Disclaimer: I use the word “theoretically” because MD5 does not generate hashes in a linear fashion, it is totally possible that multiple 20 char or less passwords could hash to the same value, but no 20 char or less password could hash to a given value; However, allowing more than 20 chars in this case would only slightly improve security as beyond this number collisions are a certainty.
Let’s say our software is written in C and has to hash passwords of variable length, how do we know the length of the password? Well, in C the end of a string is specified by the presence of the byte 0x00 (null byte), to get the length of the string; an application would count each byte of the string until it finds the null byte (slllllooooowwww). To speed up things we could limit passwords to a certain length, then just pad all passwords less than that length with a predefined byte. As a result we only have to handle a buffer of fixed length and not have to worry about working out the length of someones novel of a password.

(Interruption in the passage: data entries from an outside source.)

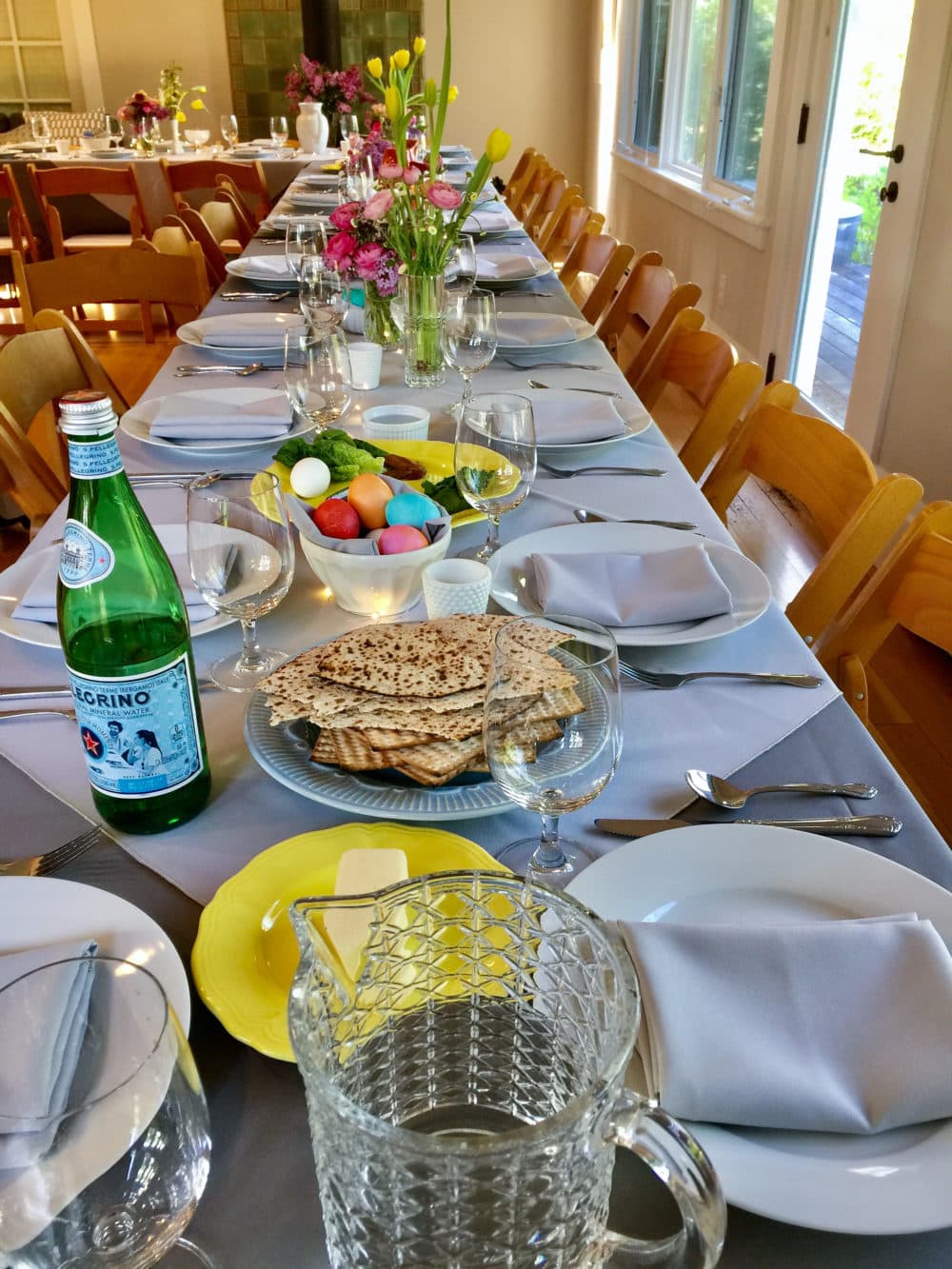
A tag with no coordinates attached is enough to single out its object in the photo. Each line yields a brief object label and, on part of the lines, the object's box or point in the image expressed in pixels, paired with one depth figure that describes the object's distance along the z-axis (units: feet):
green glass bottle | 2.21
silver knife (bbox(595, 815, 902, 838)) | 2.39
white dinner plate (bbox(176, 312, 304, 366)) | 6.38
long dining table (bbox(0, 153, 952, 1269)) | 1.57
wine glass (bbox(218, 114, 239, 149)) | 19.30
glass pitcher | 1.18
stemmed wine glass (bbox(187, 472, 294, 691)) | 2.87
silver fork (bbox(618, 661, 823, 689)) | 3.02
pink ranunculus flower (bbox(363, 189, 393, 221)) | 5.46
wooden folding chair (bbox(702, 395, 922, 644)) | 4.07
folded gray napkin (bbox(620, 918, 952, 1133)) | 1.59
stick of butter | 1.88
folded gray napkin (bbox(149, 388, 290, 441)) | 4.83
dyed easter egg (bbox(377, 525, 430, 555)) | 3.24
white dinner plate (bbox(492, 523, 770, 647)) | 3.19
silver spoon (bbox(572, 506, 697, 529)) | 4.06
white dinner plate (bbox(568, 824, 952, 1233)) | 1.56
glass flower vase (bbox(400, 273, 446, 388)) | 5.91
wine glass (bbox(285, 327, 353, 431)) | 4.75
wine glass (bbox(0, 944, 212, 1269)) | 1.23
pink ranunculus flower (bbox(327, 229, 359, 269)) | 5.87
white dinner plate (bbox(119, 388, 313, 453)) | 4.76
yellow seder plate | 4.34
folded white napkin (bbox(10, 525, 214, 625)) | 3.23
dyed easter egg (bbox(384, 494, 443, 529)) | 3.34
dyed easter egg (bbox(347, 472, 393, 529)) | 3.42
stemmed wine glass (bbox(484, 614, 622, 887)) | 2.07
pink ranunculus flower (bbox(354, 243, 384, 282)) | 5.76
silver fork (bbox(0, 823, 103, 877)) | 2.27
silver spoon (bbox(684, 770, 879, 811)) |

If the software was storing plain-text passwords in a database (terrible idea), a length limit would also be a must, because: for reasons I’m not going to explain, databases can be handled easier and with greater speed if all fields in each row are of fixed length (in a theoretical high speed database, if one person had a 64 char password, every other user in the database should have a 64 char password field to make each row of equal length, which would result in am unnecessarily huge database).
The Ape Condition Problem
Let’s say you put 4 apes in a metal cage and hang a banana on a string from the roof. Every time an ape pulls on the banana: it triggers a mechanism that electrifies the cage, shocking ALL the apes. Eventually the apes learn that touching the banana results in them all getting electrocuted. You then take one of the apes away and replace it with a new one, as soon as the new ape reaches for the banana, the other 4 apes beat the shit out of him. Quickly the new ape learns that touching the banana results in a beat down from the other apes. If slowly over time you keep swapping the apes out until none of the apes were there in the beginning: you now have a bunch of apes beating the shit out of any ape who touches the banana, and not one of them knows why.

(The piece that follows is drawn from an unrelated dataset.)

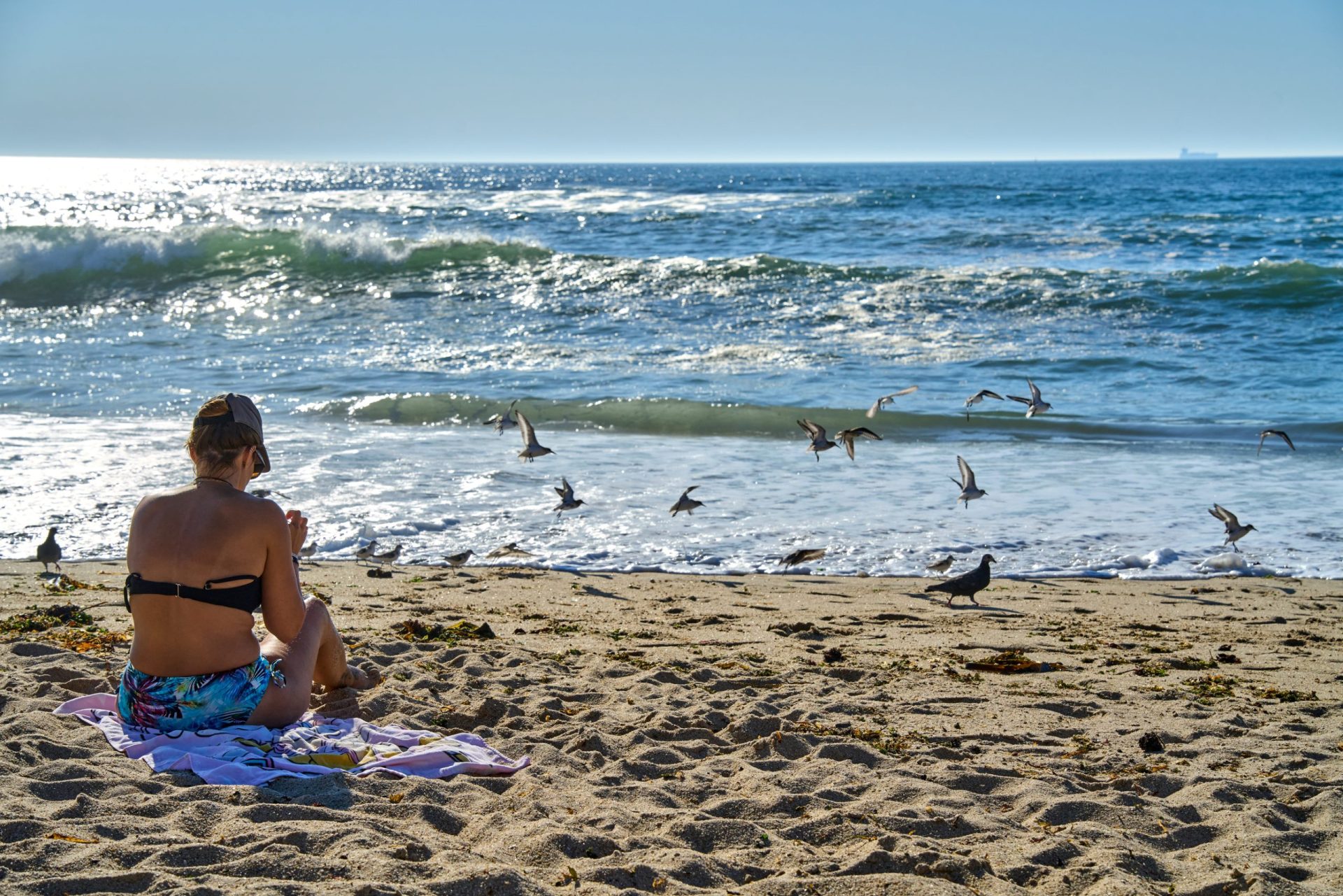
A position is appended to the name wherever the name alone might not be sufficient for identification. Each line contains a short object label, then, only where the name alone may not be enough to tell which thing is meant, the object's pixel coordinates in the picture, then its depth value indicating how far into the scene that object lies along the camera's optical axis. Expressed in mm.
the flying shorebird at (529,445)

The programming community sometimes works in a similar way. In the past due to software and hardware limitations there were many reasons to limit passwords and little reason to have long passwords (poor cracking hardware meant even short password cracking was near impossible). Over time these reasons become invalid, but some programming continue to implement such limits, their reason? Other people do it (or some 1990s forum thread tells them they’d be an idiot not to).
Alternate Security Means
A simple problem with people typing long passwords: It’s likely they make a mistake while typing it. Think about credit card pin numbers, A 4 digit pin which you’re hardly going to mistype. If everyone is limited to a 4 digit pin, the chances of mistyping or forgetting it are slim, which allows the system to implement harsh security measures such as locking your account after 3 failed attempts.
I should point out that such means of security only apply to systems where password hash databases are unlikely to be leaked, or the cracked database won’t result in mass compromise of accounts.